Note this blog post’s banner with all of the hearts. 💖 It’s not just a design choice — it was chosen because it’s February, the month of love, which brings us to why seasonal marketing is so important. Whether it’s the season for Halloween costumes, sparkly gift wrap paper, or pastel eggs, here’s how to get seasonal marketing right for your business.
What’s Seasonal Marketing?
It’s no surprise that at certain times of the year, your website traffic and sales fluctuate. For instance, a flower shop would probably see a surge in sales during Valentine’s week, and a bathing suit retailer would find great success during the summer. This is called seasonal marketing.
Seasonal marketing is the process of marketing products or services during special points of the year. This could mean everything from Christmas and Valentine’s Day to simply the “winter season.” Seasonal marketing doesn’t have to relate to an “official” holiday — it’s about adjusting your marketing campaigns to the significant events that relate to your industry. It’s pinpointing relevant dates throughout the year and finding ways to capitalize on them.
Is Seasonal Marketing Important?
A lot of businesses make the mistake of overlooking seasonal marketing, but it’s a particularly big oversight for direct-to-consumer (D2C) and e-commerce brands.
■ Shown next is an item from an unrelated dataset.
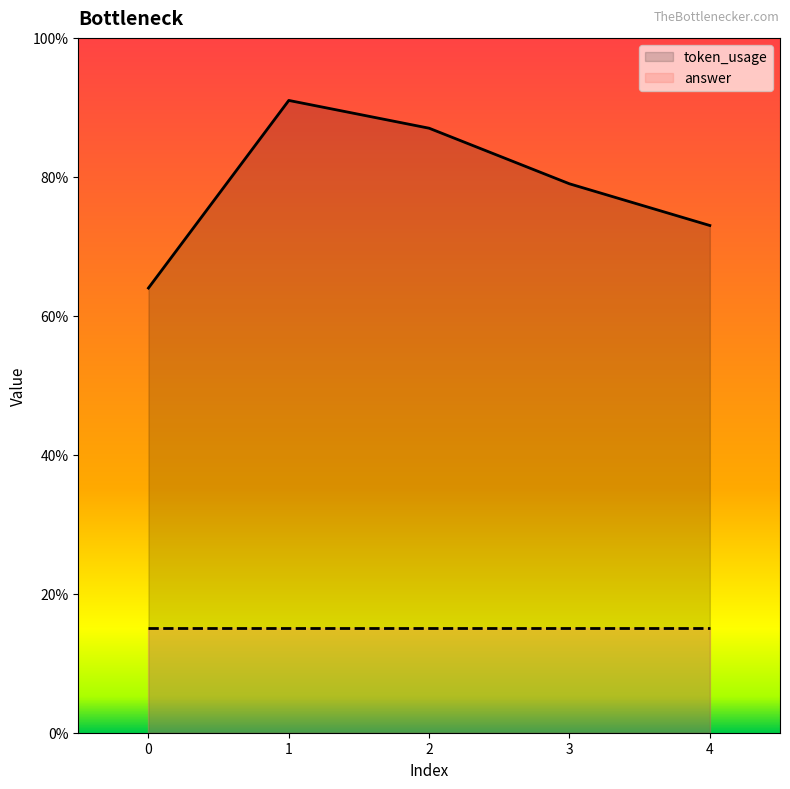

What value does the data have at 0?

64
Why? Because seasonal marketing gives consumers an excuse to spend money. And whether they consciously know it or not, seasonal marketing is always at the forefront of their minds. For example, during the holidays, people look forward to sales and the gifts they’ll purchase. Or when it’s the fall, people are excited to purchase trick-or-treat candy and Halloween costumes.
What Seasonal Trends Apply to Your Business?
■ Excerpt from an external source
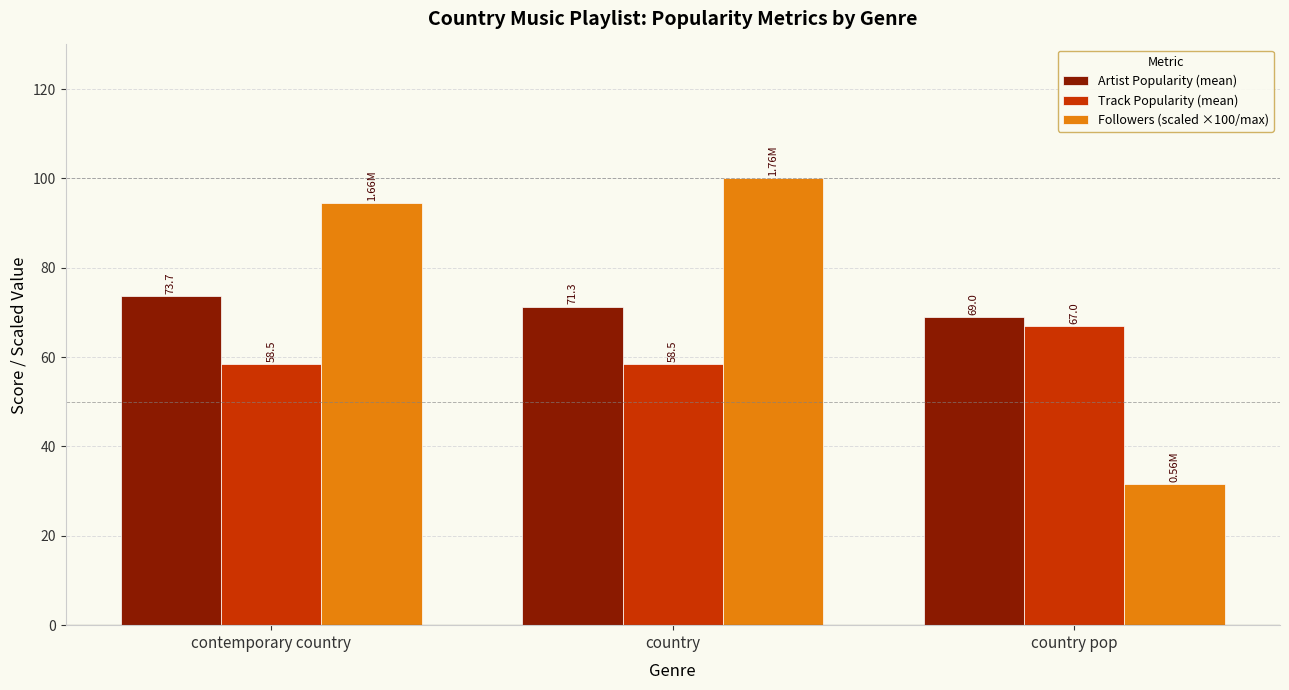

What is the highest value of the Followers (scaled ×100/max) series?

100.0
So, how do you know which seasons are most profitable for your business? First, examine a year’s worth of your website’s traffic and sales performance in reverse. Ask yourself: “What seasons do my customers engage most with?” See where the sales spikes are coming from, and then link them back to specific keywords. Then, research those keywords with Google Trends and study last year’s holiday patterns to better inform your marketing strategy.
Steps to Creating a Seasonal Marketing Campaign
While creating a seasonal marketing campaign, keep these steps in mind:
Determine your goals. What do you want out of this campaign?
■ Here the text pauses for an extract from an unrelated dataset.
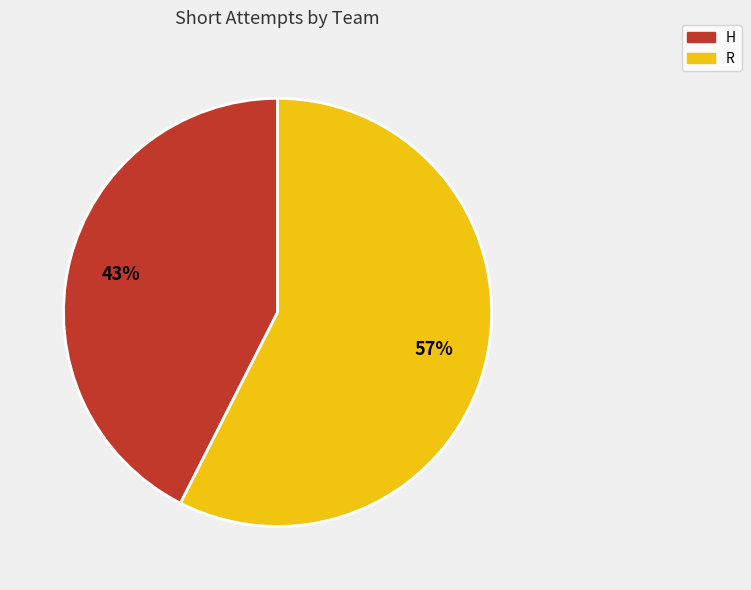

Which slice represents more than half of the pie?

R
Research your competitors. Take a look at competitors’ past winning seasonal campaigns and dissect them, piece by piece. What’s the messaging like? What kind of content types did they use? Did they emotionally appeal to users, or did they purely offer discounts? What did they do that you should be doing? Asking yourself these questions could help inspire your own successful seasonal campaigns.
Plan early to get ahead. For optimal results, don’t wait until the very last minute to launch a seasonal campaign. Once you’ve pinned down what holidays and important events you want to work with, start planning — anywhere from three to six months is the standard — to determine the following:
- Your offer: What are you hoping to sell? What special deals are you offering?
- The channels you’ll be using: Keep in mind that different channels require different lead times. Figure out what channels you’ll be using and plan scheduling times accordingly. Be sure to allow some time for A/B testing and data collection. Note that you should run your social media and email campaigns the earliest to create buzz.
- Whether your assets are organized: Your campaigns will require specific on-brand visual and written content. Make sure you’re making requests early so that you’ll have everything you need come time for the campaign.
- Whether your technicals are all in place: What good is running an online seasonal campaign if your site’s check-out flow breaks on the customer? Be sure that your website can handle heavy surges of traffic.
Keep up to date with your overall seasonal campaign by working off a breathing document that keeps track of essentials such as timing and frequency of content publish dates.
Offer something different: The word “seasonal” implies that people can’t get a particular product, deal, or discount at any other time during the year. Be sure to offer something that your competitors aren’t, such as a limited-edition product that’s only valid during a specific timeframe.
Don’t Offend, Only Delight
Although seasonal marketing campaigns can be delightful to plan, they can also be tricky to get right. If executed the wrong way, you can risk your brand’s reputation and turn off customers. A few tips to consider:
- Don’t reinforce stereotypes.
- Don’t try to be funny unless you’re 100% sure you can pull it off.
- If you’re using slang in your copy, do a quick Google search to make sure it’s appropriate.
- Ask people within your team for feedback.